With a sudden movement, for which he was unprepared, she sprang from him, and ran down the steep slope. He restrained the impulse to quicken his own pace, and by the time he reached the road, the carrioles had started, and Mrs Ravenhill and Millie, the clergyman and his wife, were moving off in a cloud of dust. Wareham, in spite of the impatience of his skydsgut, held back until carriages and dust had rolled away in the distance.
Tumultuous thought made it at first impossible to grasp a single idea, and to hold on to it as a centre for others. Anne’s face, the flutter of a small curl on her forehead, softly outlined arch of eyebrows, all manner of idiotic fancies, hustled and jostled each other in his brain; and he presently became aware that instead of sending the airy traitors to the right-about, he was encouraging them to stand, wall-like, between himself and the truth about himself. Too strong a man to keep up the mask when once he discovered it, he proceeded to chase the busy throng. From behind them Anne’s face peeped again.
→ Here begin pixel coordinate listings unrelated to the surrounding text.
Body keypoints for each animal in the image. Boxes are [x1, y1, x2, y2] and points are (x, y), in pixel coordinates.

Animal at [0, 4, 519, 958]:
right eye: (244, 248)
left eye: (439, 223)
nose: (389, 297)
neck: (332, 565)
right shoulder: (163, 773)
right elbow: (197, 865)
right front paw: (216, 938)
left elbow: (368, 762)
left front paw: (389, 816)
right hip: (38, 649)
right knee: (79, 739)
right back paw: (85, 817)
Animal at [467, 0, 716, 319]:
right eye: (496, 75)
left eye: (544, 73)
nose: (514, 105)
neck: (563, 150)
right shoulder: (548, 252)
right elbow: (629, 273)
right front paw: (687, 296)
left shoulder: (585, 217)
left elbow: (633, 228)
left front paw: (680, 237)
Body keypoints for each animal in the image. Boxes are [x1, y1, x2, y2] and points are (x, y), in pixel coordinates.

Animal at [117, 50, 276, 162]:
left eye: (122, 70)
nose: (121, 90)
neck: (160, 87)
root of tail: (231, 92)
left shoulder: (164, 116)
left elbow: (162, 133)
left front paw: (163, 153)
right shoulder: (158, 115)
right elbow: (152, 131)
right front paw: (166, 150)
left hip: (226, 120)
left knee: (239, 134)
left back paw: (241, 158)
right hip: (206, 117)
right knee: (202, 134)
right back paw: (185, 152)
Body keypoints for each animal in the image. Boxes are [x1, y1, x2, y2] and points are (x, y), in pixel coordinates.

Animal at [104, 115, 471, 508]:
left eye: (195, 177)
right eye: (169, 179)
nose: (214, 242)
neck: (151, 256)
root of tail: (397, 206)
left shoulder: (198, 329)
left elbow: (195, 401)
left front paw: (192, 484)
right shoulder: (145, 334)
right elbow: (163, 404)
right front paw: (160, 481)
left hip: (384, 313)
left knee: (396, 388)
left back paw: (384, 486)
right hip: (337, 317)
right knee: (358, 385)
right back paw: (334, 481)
He dragged out a hiding fact, and held it bare to his own scorn. He loved her—loved her; and though but a day before the amazement of it would have struck him mute, it had already ceased to look strange. All had led to it. The inconceivable would have been his failing to love. So far his heart with easy swing.
But judgment stood stubborn in refusal to go with it. Judgment it was which held the scourge. With Hugh Forbes in the background, what might be acknowledged natural became also offensive. As Wareham jogged along the white road, unheedful of bold outlines or lovely verdure, he found himself mentally writing to his friend, and recoiling with a start. How could he word such a dispatch—“I have seen the woman for whom you are breaking your heart. I love her myself, and shall try to win her”? The very thought was brutal.
Yet—to resign her for a dream, even for an ill-placed devotion, what could be more foolish and morbid? What fresh chance could come to Hugh? His had passed when, sooner than carry out an engagement, she had broken away abruptly, and faced the talk and jibes of her world by venturing on a course for which blame was the more unsparingly heaped on her because it was inexplicable. Hugh was young, handsome, ardent. Until this moment Wareham had fancied him the very man to catch the fancy of a woman, and it was only since Anne had lifted the curtain which friendship held tight, that he could admit that possible something—was it the power of boring?—which had driven her from him. This was what she meant when she said she had no patience. That patience should be wanted!